(Stored items)
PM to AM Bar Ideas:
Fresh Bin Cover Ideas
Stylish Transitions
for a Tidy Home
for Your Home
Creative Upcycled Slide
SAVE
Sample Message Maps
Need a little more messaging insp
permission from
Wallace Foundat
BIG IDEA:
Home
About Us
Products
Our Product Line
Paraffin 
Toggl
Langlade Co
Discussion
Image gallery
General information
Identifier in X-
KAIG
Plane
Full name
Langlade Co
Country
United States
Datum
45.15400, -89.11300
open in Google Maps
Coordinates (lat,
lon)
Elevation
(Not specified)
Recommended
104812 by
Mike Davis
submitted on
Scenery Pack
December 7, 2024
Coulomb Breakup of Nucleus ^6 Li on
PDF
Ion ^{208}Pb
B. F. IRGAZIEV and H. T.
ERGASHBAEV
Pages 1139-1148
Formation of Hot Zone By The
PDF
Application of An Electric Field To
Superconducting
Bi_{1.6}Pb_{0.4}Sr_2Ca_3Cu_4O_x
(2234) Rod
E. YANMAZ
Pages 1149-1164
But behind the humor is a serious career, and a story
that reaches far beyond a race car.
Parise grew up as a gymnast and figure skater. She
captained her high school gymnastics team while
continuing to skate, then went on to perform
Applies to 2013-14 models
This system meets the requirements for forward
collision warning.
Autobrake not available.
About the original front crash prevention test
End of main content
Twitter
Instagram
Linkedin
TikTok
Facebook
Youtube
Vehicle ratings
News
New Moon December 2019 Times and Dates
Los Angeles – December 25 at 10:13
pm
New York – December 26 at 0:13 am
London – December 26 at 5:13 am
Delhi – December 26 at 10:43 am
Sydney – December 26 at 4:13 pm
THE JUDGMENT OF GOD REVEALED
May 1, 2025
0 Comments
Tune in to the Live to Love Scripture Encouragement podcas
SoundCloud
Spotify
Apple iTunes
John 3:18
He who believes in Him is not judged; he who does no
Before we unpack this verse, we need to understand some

- **ABOUT THIS TASK**
Pull out the lines above in which the word "December" appears.

- **ANSWER BOX**
December 7, 2024
New Moon December 2019 Times and Dates
Los Angeles – December 25 at 10:13
New York – December 26 at 0:13 am
London – December 26 at 5:13 am
Delhi – December 26 at 10:43 am
Sydney – December 26 at 4:13 pm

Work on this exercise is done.